_Supplied text_
⟨
This resounding victory for free speech came just days after FIRE and the Pope Center for Higher Education Policy released a report documenting dozens of policies from across the University of North Carolina System—including UNCG—that violate the U.S. Constitution. UNCG had been on the defensive since FIRE revealed in December that students Allison Jaynes and Robert Sinnott were to be punished for violating the school’s “free speech zone” policy by protesting outside the school’s two small free speech zones.
“When a university establishes a ‘free speech zone,’ it turns the rest of its campus into a censorship zone,” remarked Lukianoff. “Nothing could be further from the ‘marketplace of ideas’ that a university is supposed to represent.”
Jaynes and Sinnott led a November 16, 2005, protest against the school’s free speech zone policy on a grassy area outside the library. During the protest, an administrator ordered them to move to a free speech zone. Jaynes and Sinnott refused, citing the First Amendment. Administrators and police did nothing further to stop the peaceful protest, but a few days later Jaynes and Sinnott were charged with a “violation of Respect” for refusing an order to stop their protest.
⟩
_Complete the following_
1/ In the UNCG free speech passage, why were Jaynes and Sinnott charged a few days after their protest? Answer in one to three sentences.
2/ From the UNCG free speech passage, reproduce the part that opens with the words containing "Jaynes and Sinnott led" and closes with "stop their protest.".

_Provided records_
⟨
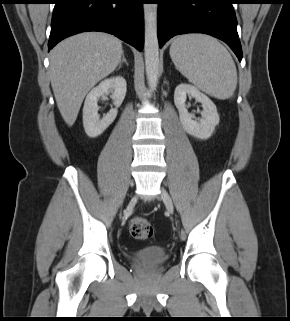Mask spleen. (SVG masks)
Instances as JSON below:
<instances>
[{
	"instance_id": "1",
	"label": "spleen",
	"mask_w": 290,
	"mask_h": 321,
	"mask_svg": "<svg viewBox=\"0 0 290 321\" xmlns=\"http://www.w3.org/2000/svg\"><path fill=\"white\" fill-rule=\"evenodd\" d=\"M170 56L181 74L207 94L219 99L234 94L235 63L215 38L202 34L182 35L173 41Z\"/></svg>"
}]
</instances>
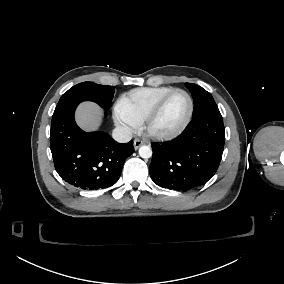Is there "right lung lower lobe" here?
⟩
⟨
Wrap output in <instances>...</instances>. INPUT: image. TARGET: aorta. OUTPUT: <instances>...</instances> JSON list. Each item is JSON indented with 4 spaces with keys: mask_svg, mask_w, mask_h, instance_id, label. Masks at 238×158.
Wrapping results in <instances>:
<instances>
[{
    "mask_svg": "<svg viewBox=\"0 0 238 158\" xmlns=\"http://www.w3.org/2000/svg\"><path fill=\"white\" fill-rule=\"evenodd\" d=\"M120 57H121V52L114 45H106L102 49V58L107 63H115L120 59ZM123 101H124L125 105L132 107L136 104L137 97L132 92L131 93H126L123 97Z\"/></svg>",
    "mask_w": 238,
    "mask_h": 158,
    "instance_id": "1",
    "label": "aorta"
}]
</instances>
⟩
_Task-by-task results_
1/ They were charged with a "violation of Respect" for refusing an order to stop their protest. During the protest outside the library, an administrator ordered them to move to a free speech zone, and they refused, citing the First Amendment.

2/
Jaynes and Sinnott led a November 16, 2005, protest against the school’s free speech zone policy on a grassy area outside the library. During the protest, an administrator ordered them to move to a free speech zone. Jaynes and Sinnott refused, citing the First Amendment. Administrators and police did nothing further to stop the peaceful protest, but a few days later Jaynes and Sinnott were charged with a “violation of Respect” for refusing an order to stop their protest.